PVC in Surround: Piano, Cello and Violin in 5.1 Surround Sound.
When: 2 p.m, and 5 p.m, Saturday May 2
Where: 100 Congress Ave.
Who: Music composed by Peter Stopschinski, Gabriel Prokofiev (US Premiere), DJ Spooky, Josh Robins, and Graham Reynolds. Performed by Reynolds, Stopschinski, Leah Zeger (violin) and Hector Moreno (cello). Sound by Robert Fisher.

Graham Reynolds writes:
“Piano, violin, and cello is one of our favorite combinations, and it’s reasonably compact so we decided to create this show as our tour-able line-up of instruments and pieces. But the surround sound element is not particularly tour-able, so that will most likely be special to Austin and this performance.
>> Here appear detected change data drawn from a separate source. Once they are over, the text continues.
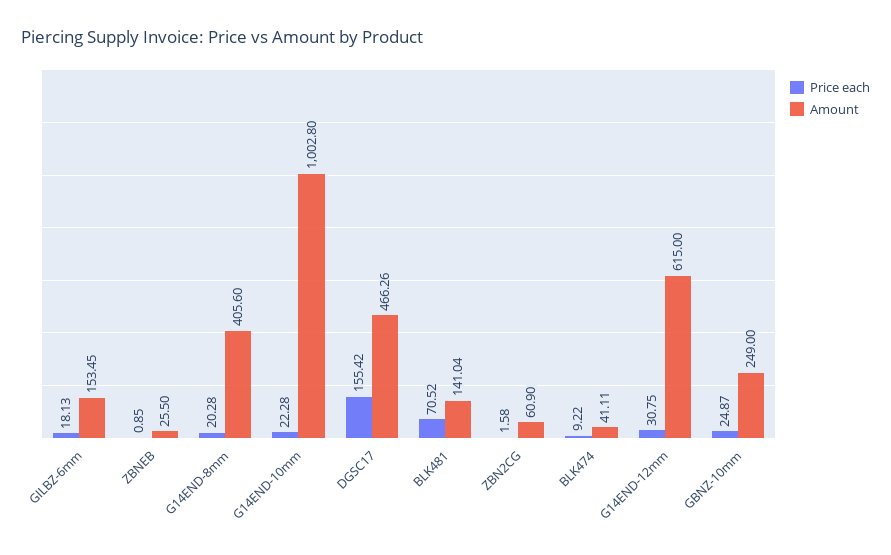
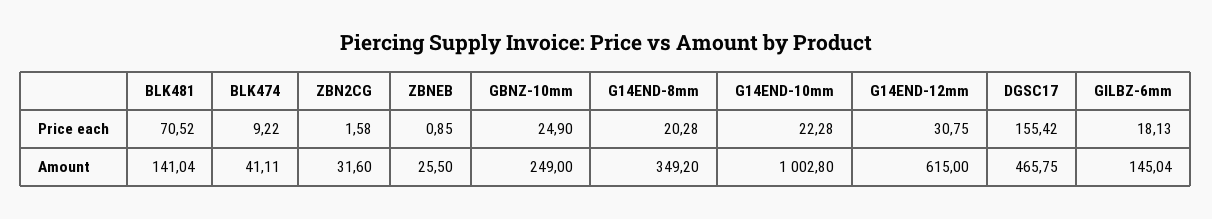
  {
    "Price each": {
      "GILBZ-6mm": 18.13,
      "ZBNEB": 0.85,
      "G14END-8mm": 20.28,
      "G14END-10mm": 22.28,
      "DGSC17": 155.42,
      "BLK481": 70.52,
      "ZBN2CG": 1.58,
      "BLK474": 9.22,
      "G14END-12mm": 30.75,
-     "GBNZ-10mm": 24.87
+     "GBNZ-10mm": 24.9
    },
    "Amount": {
-     "GILBZ-6mm": 153.45,
+     "GILBZ-6mm": 145.04,
      "ZBNEB": 25.5,
-     "G14END-8mm": 405.6,
+     "G14END-8mm": 349.2,
      "G14END-10mm": 1002.8,
-     "DGSC17": 466.26,
+     "DGSC17": 465.75,
      "BLK481": 141.04,
-     "ZBN2CG": 60.9,
+     "ZBN2CG": 31.6,
      "BLK474": 41.11,
      "G14END-12mm": 615,
      "GBNZ-10mm": 249
    }
  }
Robert Fisher is helping us out with this, putting the instruments through crazy effects that will send the sound all over the place. I recorded Austin’s fleet of trash trucks at 5:30 in the morning last week and am building a piece with those sounds in preparation for the Forklift Danceworks show later this year. Peter’s got these crazy drumbeats that swirl around the room.”